Deshalb ist es aktuell China gelungen, bisher relativ unbeschadet die Präsidentschaft Trump zu handhaben. Sie waren darauf vorbereitet und können situativ alle Register der geopolitischen, infrastrukturellen und ökonomischen Machtprojektion nutzen. Der globale Süden findet in China einen offenen, wohlgesonnenen und verlässlichen Partner, während die USA als dominant und wechselhaft wahrgenommen werden. Dieser Wettbewerb ist somit auch ein Krieg der Narrative. Die Narrative sind jedoch mit Fakten wie Infrastrukturen, Investitionen und entsprechenden Abhängigkeiten hinterlegt. In diesem Denken gilt nicht der taktische Sieg, sondern das strategische Ziel. Rückschläge werden als neue Chance gesehen, im Zweifelsfall sogar uminterpretiert und in neuem Kontext dargestellt. Es ist also auch ein Plädoyer gegen die Alternativlosigkeit und erinnert in diesem Punkt sehr an unsere Start-up- und Innovationsszene.
Die Kunst des Verhandelns liegt folglich nicht im Verhandeln selbst, sondern im Gestalten des Rahmens. Während westliches Denken sehr linear ist, umkreist das chinesische Denken ein Problem. Konventionelle und unkonventionelle Methoden werden gleichsam verwendet. Dieses Agieren ist gleichzeitig aktiv und zuwartend. Das verlangt nach Kreativität, Akribie, Umsicht und Sorgfalt. Es ist kommunikativ und operativ zugleich. Gelassenheit und Besonnenheit sind in diesem Verhalten der Gegenpol zur westlichen Hektik und Aufgeregtheit.

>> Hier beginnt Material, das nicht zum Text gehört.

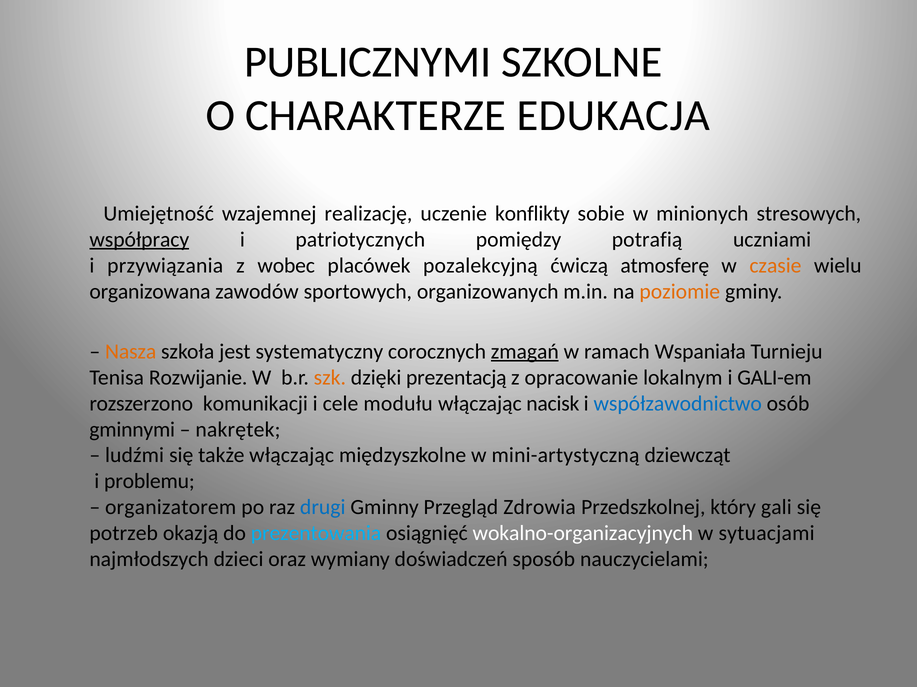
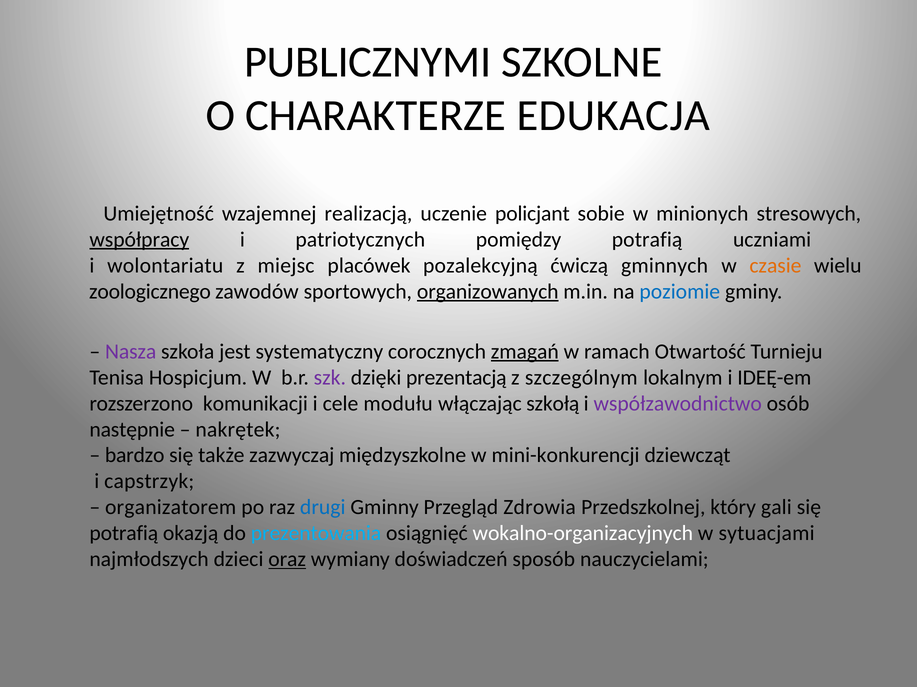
realizację: realizację -> realizacją
konflikty: konflikty -> policjant
przywiązania: przywiązania -> wolontariatu
wobec: wobec -> miejsc
atmosferę: atmosferę -> gminnych
organizowana: organizowana -> zoologicznego
organizowanych underline: none -> present
poziomie colour: orange -> blue
Nasza colour: orange -> purple
Wspaniała: Wspaniała -> Otwartość
Rozwijanie: Rozwijanie -> Hospicjum
szk colour: orange -> purple
opracowanie: opracowanie -> szczególnym
GALI-em: GALI-em -> IDEĘ-em
nacisk: nacisk -> szkołą
współzawodnictwo colour: blue -> purple
gminnymi: gminnymi -> następnie
ludźmi: ludźmi -> bardzo
także włączając: włączając -> zazwyczaj
mini-artystyczną: mini-artystyczną -> mini-konkurencji
problemu: problemu -> capstrzyk
potrzeb at (124, 534): potrzeb -> potrafią
oraz underline: none -> present
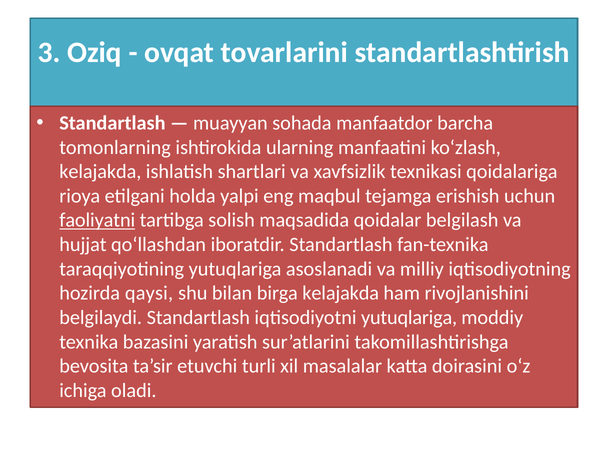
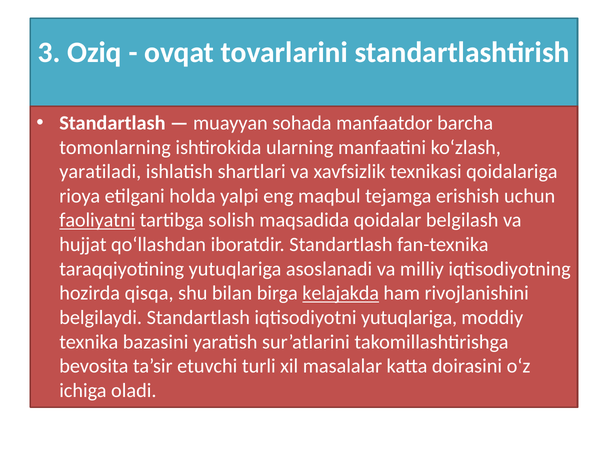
kelajakda at (100, 172): kelajakda -> yaratiladi
qaysi: qaysi -> qisqa
kelajakda at (341, 293) underline: none -> present
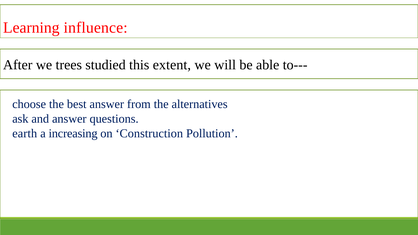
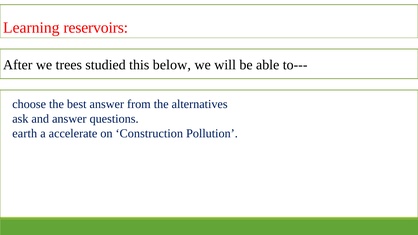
influence: influence -> reservoirs
extent: extent -> below
increasing: increasing -> accelerate
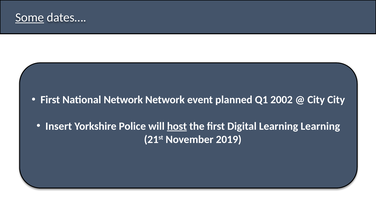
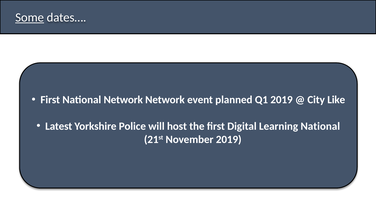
Q1 2002: 2002 -> 2019
City City: City -> Like
Insert: Insert -> Latest
host underline: present -> none
Learning Learning: Learning -> National
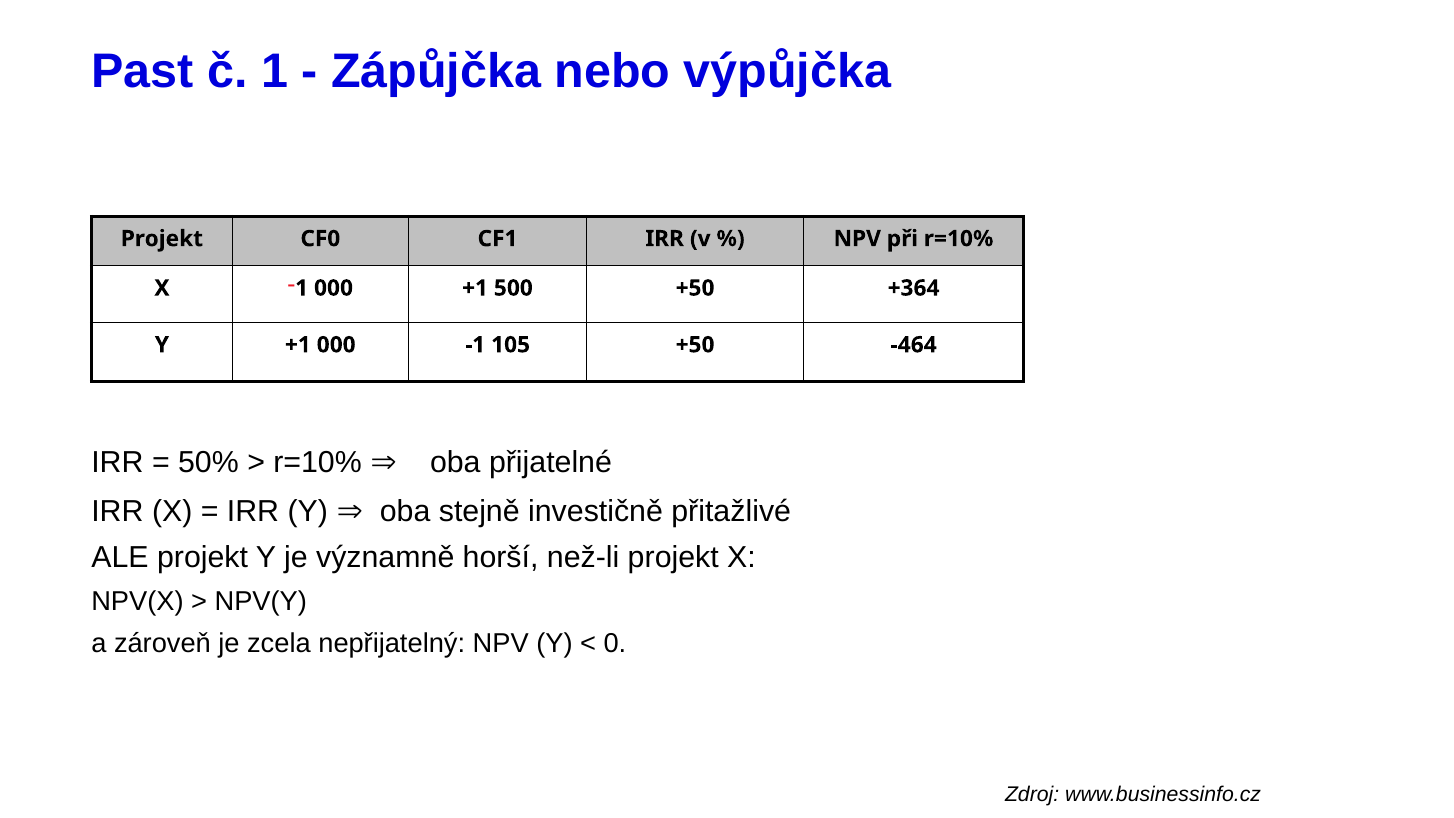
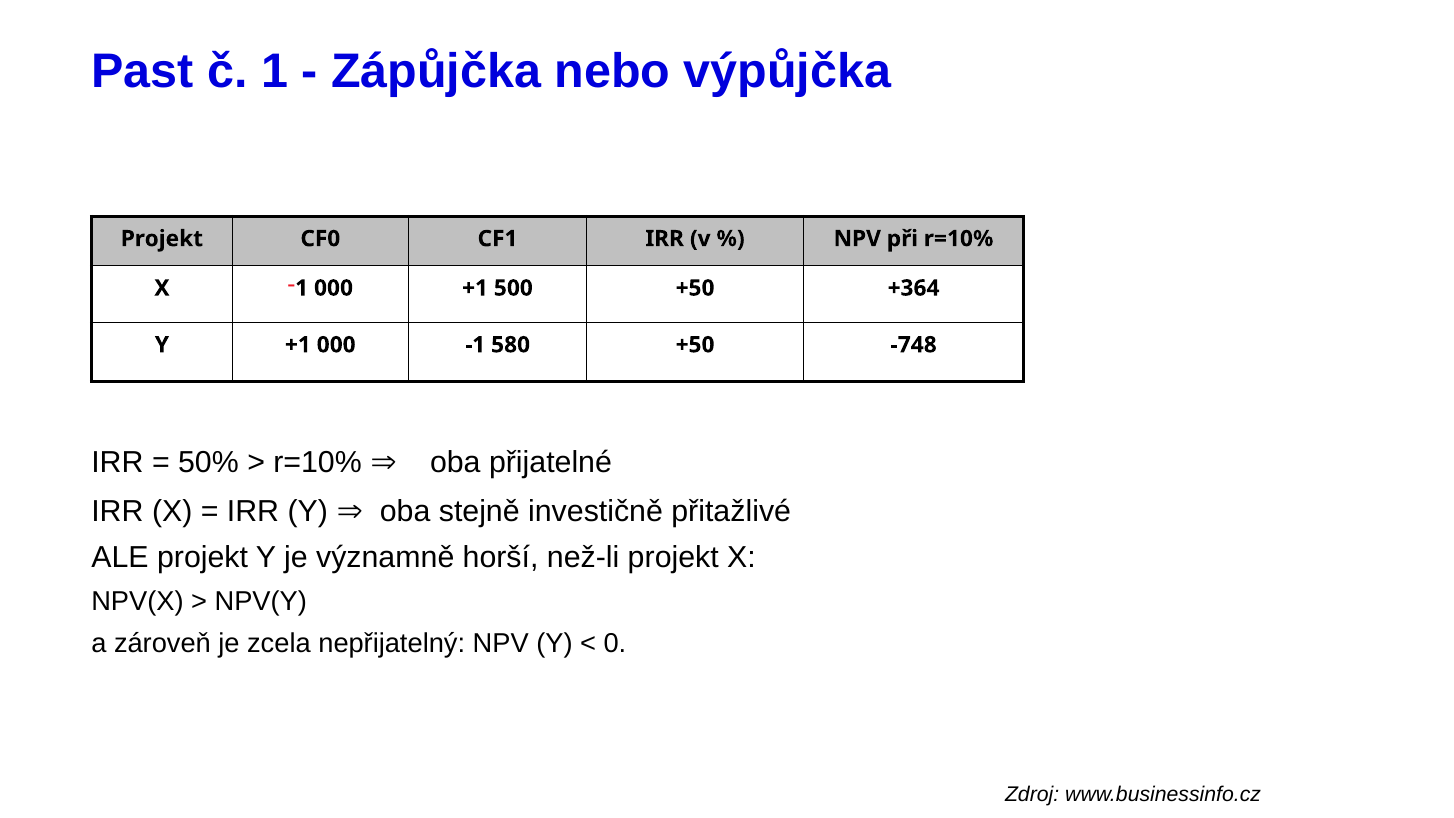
105: 105 -> 580
-464: -464 -> -748
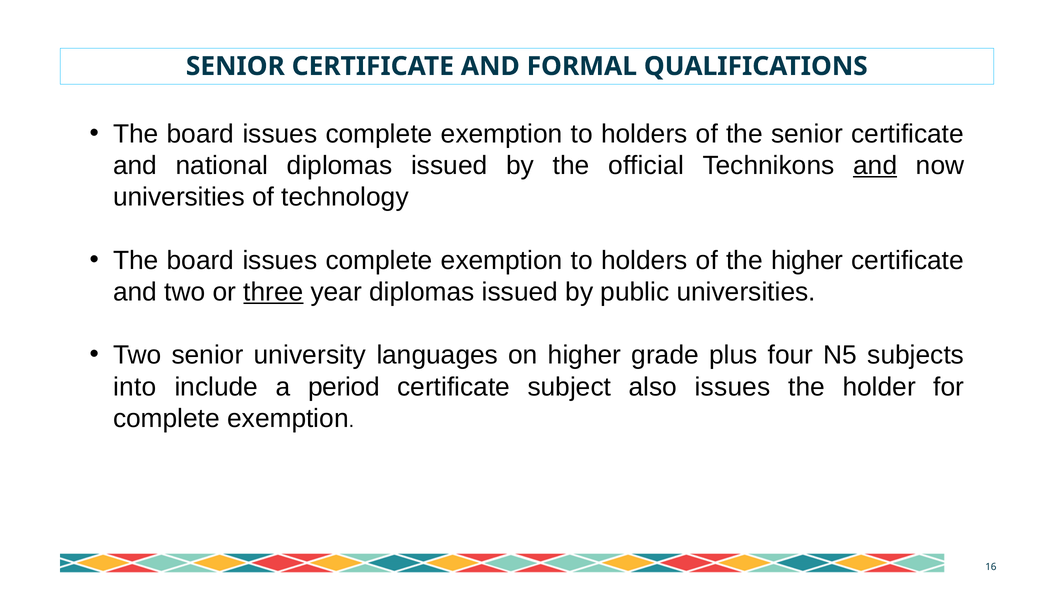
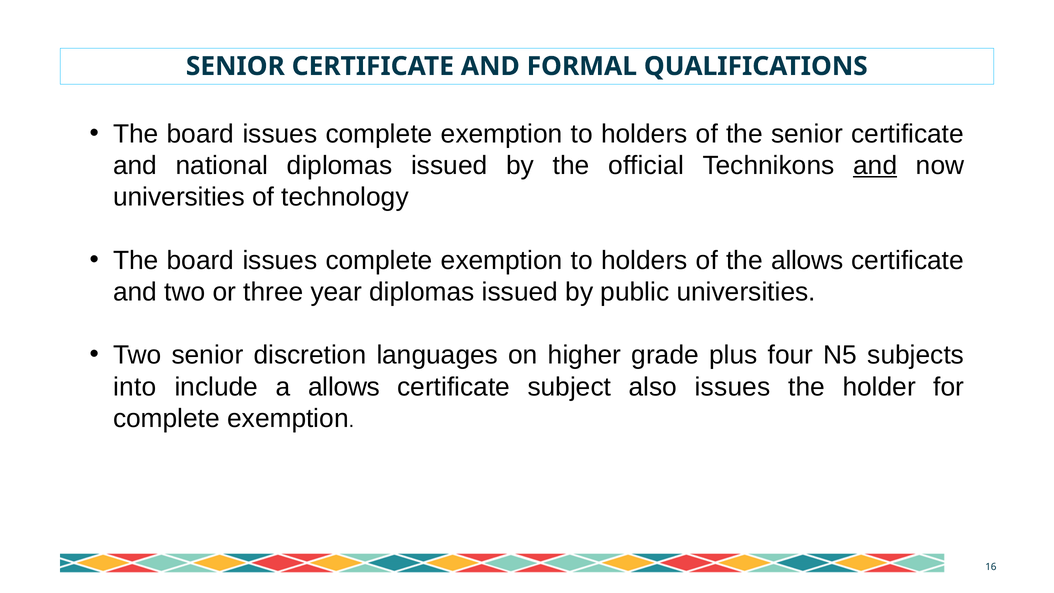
the higher: higher -> allows
three underline: present -> none
university: university -> discretion
a period: period -> allows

Diese Verhandlungsstrategie der Konstellationen ist zudem sehr interdisziplinär angelegt. Die Chinesen spielen möglichst auf der gesamten Klaviatur der Weltpolitik. Militär, Diplomatie, Infrastrukturen und Wirtschaft sind dabei nur Vektoren unter vielen. Dazu kommen Elemente wie Kultur, Umwelt, Medien und Recht, die ebenfalls zum Machtprojekt eingesetzt werden können. Es ist ein Denken in Optionen. Handlungsfreiheit ist somit eine Mentalität. Das Stichwort heisst Resilienz.Resilienz als strategisches Momentum mitzudenken und vor allem mittel- bis langfristige Resilienzarchitekturen in Staat und Unternehmen aufzubauen, bei denen man «en passant» und nahezu unbemerkt die Spielregeln definiert, sind die neuen Vektoren internationaler Verhandlungspolitik.